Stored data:
+++

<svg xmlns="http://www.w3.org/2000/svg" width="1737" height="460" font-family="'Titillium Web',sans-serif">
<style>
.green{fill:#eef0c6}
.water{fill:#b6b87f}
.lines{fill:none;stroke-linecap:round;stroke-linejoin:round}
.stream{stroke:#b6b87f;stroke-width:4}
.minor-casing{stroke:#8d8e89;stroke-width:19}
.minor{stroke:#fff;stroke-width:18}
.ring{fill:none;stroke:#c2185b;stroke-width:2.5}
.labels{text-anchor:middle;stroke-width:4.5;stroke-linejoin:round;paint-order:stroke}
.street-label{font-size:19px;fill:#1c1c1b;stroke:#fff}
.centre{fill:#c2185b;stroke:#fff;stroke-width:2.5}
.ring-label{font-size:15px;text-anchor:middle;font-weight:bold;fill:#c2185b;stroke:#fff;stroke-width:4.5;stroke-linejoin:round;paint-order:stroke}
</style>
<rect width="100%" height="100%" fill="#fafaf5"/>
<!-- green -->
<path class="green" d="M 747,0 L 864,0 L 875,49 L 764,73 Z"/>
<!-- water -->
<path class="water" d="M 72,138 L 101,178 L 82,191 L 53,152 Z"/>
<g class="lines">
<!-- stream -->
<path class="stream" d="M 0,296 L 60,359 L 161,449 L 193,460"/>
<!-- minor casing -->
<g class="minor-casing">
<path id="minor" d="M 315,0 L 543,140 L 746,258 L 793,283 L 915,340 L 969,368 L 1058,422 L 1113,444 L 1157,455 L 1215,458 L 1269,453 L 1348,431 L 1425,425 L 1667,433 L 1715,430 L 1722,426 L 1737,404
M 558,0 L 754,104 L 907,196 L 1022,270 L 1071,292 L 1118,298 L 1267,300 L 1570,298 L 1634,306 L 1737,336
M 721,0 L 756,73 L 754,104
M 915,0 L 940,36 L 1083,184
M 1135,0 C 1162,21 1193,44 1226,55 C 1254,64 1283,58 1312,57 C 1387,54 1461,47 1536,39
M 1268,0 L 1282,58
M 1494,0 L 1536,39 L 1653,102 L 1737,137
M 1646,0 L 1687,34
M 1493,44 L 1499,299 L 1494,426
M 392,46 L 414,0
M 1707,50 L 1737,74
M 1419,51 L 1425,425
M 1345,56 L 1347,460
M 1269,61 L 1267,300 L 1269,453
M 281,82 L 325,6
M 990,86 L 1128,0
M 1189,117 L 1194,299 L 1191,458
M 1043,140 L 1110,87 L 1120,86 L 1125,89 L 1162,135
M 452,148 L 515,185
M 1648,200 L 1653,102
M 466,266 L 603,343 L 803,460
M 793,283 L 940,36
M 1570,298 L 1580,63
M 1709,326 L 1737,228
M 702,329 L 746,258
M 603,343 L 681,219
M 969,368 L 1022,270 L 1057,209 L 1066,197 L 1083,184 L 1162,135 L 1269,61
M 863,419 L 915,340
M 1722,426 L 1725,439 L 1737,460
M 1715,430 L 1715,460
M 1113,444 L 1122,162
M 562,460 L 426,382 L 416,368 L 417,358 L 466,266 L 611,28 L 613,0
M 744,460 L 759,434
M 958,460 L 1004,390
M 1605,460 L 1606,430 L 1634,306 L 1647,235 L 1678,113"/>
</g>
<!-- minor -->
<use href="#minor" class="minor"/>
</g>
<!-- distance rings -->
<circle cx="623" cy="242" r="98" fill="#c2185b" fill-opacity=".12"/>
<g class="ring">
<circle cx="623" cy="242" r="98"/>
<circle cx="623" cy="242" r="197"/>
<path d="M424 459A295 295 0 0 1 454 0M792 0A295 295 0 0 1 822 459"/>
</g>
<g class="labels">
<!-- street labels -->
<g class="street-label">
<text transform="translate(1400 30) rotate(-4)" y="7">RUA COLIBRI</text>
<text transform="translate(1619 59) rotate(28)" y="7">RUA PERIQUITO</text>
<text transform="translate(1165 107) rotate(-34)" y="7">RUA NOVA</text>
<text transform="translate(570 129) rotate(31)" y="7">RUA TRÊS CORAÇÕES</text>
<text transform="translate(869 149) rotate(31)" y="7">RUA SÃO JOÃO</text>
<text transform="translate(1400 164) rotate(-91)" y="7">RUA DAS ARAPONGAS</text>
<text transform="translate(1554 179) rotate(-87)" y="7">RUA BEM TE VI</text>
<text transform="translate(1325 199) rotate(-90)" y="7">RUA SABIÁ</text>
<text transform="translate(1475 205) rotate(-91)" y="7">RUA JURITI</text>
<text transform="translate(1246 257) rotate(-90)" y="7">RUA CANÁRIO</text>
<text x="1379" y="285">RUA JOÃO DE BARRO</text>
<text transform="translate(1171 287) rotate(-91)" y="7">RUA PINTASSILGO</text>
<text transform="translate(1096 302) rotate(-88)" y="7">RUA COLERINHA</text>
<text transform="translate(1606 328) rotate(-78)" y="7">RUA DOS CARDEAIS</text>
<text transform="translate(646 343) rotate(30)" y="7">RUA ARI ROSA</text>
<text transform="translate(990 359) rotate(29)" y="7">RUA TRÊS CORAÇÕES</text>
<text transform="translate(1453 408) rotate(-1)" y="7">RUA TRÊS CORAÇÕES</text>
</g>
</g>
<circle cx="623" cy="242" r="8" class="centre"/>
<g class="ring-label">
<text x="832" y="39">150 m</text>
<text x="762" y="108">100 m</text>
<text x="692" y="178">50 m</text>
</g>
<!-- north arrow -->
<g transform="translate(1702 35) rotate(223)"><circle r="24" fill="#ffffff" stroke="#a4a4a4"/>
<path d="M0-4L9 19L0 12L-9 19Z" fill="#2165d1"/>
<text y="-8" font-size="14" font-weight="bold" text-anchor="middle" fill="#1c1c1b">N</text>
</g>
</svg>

+++

WHAT IS REQUIRED. Please tally every line of the entries that holds "lines" and answer with that figure alone.

REPLY TO THE EXERCISE. 2